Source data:
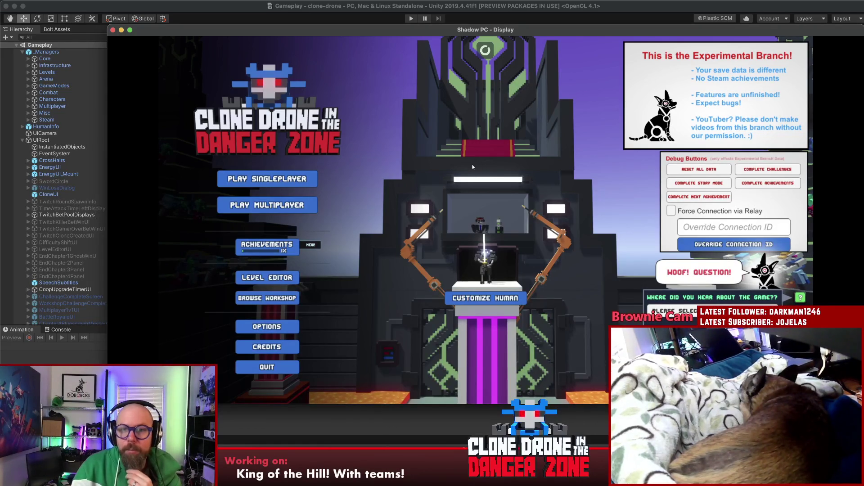
mouse_move(408, 30)
left_mouse_down()
mouse_move(411, 36)
mouse_move(395, 24)
left_mouse_up()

The task ->
Restate each line of the records exactly; pictures do not belong in the copy.

Answer box ->
mouse_move(408, 30)
left_mouse_down()
mouse_move(411, 36)
mouse_move(395, 24)
left_mouse_up()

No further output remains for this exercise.